The last week or so has been an absolute tsunami of disappointments, bad news and terrifying omens.

The Supreme Court punted on gerrymandering, and issued several horrifying decisions: it upheld Trump’s travel ban, required public sector labor unions to represent non-member workers  who don’t pay for that representation, and upheld Ohio’s draconian voter purge program, among others.

Every one of those decisions will benefit the GOP in the midterms, and every one of them was 5/4.

Mitch McConnell undoubtedly feels very proud of himself, but the price of those legal victories–won with a “stolen” seat– was the legitimacy of the United States Supreme Court. Americans simply don’t know what a dispassionate Court composed of properly appointed, nonpolitical jurists would have decided, and they are convinced that the Court is now ideological rather than judicial.

Then, of course, we got the news of Justice Kennedy’s (long-rumored) retirement, and McConnell’s gleeful promise to seat a replacement (who will have passed the litmus test) before the midterms.

All this is on the heels of the humanitarian crisis at the border–an entirely unnecessary blot on our national honor (assuming we have any left) brought on by our racist President.

So what now? What should we expect?

Perhaps I’m wrong–I so frequently am–but I think we are heading for a period of civic disturbance that will make the 60s pale in comparison.

I just don’t think good Americans–and I remain convinced that good Americans are the majority–are going to passively watch their country taken down the road to fascism (as Madelyn Albright recently warned). We aren’t going to watch children being separated from desperate parents, Social Security and Medicare being raided in order to fund tax breaks for the already obscenely rich, or an economy that had finally recovered being trashed by tariffs imposed by a petulant and ignorant blowhard.

Americans aren’t going to sit still while that blowhard continues to embarrass the country, insult our allies, cozy up to (and probably collude with) our enemies, and divide Americans from each other with an unremitting barrage of racist, misogynistic rhetoric.

Trump’s constant (and ungrammatical) self-glorifying tweets may play well with his base, but they nauseate the rest of us.
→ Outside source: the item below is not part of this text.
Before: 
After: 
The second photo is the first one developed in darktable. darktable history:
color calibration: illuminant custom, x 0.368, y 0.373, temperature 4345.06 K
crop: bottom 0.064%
The midterm elections will be critically important, but even if a “blue wave” materializes, we will in all likelihood no longer have a court system that defends stare decisis and the rule of law. We will still have the pent-up anger of hardworking Americans who have watched an already inadequate social safety net eviscerated in order to bestow extra dollars on people who don’t need those dollars. We will still experience the fury of women who are being told that they are less than equal, and that the government controls their bodies. And we will still have to deal with the frustration of citizens whose votes are suppressed, aren’t being counted, or are being discounted.
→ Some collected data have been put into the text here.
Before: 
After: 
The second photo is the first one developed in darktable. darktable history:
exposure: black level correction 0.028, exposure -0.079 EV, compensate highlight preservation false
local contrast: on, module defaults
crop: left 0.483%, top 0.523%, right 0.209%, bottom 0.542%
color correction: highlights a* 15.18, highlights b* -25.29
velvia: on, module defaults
Those and multiple other civic frustrations are already beginning to erupt.

I don’t pretend to know how this will all play out, but I’m pretty sure it is going to get ugly before it gets better. America is in one of those periodic struggles for its soul–a struggle between the “good guys” who care about the common good and their fellow Americans, on the one hand, and the Trumpers who care only about themselves on the other. My bet is on the eventual victory of the good guys–but I know that a hell of a lot of people are going to get hurt in the meantime.

We need to just hang on. The next few years are going to be rough. And dispositive.